A paper by Dr. Phil Eskew makes clear how important statutory certainty is to empowering and expanding DPC access. Eskew highlights that many states have legal grey areas that confuse patients and limit access — or have laws that are outright hostile to an outside-the-box model of care. In Illinois, for example, the state’s insurance commissioner stated that he wouldn’t treat DPC as insurance. That was great until he was no longer in office — when confusion again reigned.
Contrast this with Iowa, which clearly delineates between DPC and insurance after the state’s Supreme Court declared in Huff v. St. Joseph’s Mercy Hospital that prepaid agreements for labor and delivery care were not insurance because the prepaid agreements covered a strict set of deliverables.
And while it was just a few years ago that DPC practices started becoming popular — they are now common across the country. Given the quality of care from physician-led DPC practices, DPC is becoming more popular as the status-quo in insurance-based primary care continues to break — and patients keep finding it harder and harder to schedule appointments or see a physician.
Thankfully there is already significant support in and out of the Pennsylvania medical community for DPC. In fact, the Pennsylvania Medical Society has actively supported DPC expansion, speaking in support of bills. And several bills have been debated in the Pennsylvania Legislature.

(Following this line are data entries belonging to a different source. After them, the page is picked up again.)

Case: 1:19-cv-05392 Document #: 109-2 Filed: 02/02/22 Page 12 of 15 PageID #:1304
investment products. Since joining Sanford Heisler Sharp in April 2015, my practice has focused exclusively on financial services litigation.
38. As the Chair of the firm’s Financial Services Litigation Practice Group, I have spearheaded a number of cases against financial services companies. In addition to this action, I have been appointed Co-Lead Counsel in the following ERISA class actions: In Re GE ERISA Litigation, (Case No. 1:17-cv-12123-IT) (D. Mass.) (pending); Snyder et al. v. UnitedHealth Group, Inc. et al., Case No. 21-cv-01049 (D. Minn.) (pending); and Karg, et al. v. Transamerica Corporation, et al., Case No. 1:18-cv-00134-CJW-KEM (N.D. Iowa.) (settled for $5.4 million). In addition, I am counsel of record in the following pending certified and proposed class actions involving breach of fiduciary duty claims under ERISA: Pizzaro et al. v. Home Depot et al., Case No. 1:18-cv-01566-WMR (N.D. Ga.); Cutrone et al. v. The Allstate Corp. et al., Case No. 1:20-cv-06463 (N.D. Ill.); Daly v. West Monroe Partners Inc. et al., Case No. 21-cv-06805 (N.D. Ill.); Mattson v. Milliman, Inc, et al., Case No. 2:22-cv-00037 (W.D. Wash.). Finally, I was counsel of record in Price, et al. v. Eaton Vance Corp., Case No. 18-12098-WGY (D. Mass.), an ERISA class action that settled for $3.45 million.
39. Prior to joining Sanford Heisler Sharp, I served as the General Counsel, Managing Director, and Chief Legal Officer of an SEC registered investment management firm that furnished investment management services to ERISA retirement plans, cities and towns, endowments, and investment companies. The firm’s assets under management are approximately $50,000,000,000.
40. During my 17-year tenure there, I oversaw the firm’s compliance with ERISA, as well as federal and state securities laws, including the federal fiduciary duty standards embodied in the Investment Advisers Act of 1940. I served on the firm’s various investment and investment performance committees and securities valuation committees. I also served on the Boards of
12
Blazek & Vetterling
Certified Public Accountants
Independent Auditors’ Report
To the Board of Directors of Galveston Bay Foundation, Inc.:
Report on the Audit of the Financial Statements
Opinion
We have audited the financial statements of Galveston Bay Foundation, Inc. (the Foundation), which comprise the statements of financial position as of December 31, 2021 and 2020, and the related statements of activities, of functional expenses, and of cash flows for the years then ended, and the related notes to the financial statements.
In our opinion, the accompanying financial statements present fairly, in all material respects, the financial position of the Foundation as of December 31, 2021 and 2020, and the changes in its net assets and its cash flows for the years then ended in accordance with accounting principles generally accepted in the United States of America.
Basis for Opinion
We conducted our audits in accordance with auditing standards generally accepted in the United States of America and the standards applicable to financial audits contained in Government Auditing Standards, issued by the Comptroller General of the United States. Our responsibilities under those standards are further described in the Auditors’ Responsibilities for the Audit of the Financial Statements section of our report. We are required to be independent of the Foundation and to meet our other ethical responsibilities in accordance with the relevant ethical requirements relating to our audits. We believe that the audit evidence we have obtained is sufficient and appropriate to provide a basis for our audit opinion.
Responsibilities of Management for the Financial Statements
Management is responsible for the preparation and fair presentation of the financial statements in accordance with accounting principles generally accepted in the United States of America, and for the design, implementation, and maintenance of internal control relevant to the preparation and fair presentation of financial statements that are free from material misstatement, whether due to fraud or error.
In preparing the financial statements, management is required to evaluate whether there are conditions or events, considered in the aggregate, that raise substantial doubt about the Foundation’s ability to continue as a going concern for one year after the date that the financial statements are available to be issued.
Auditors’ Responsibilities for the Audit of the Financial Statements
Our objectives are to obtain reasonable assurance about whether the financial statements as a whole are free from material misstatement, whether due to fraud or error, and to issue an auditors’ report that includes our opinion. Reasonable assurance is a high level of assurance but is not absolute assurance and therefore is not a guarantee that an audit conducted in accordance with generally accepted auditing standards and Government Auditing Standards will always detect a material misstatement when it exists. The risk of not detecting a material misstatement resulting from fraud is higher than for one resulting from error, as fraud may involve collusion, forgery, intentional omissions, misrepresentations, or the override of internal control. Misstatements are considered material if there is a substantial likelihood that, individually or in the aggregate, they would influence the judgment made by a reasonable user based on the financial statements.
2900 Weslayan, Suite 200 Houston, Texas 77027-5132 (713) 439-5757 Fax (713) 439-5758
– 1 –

Really freeing the DPC movement will take action. Clarifying that DPC practices do not constitute insurance removes ambiguity, relieves physicians and patients from the regulatory uncertainty, and increases patient care while reducing its costs. Wolf and lawmakers should give patients the freedom to find care tailored to their need, instead of leaving doctors in a regulatory grey area.
Natalie Gentile, MD, owner of Gentile Family Direct Primary Care in Highland Park, is board-certified in family medicine and lifestyle medicine.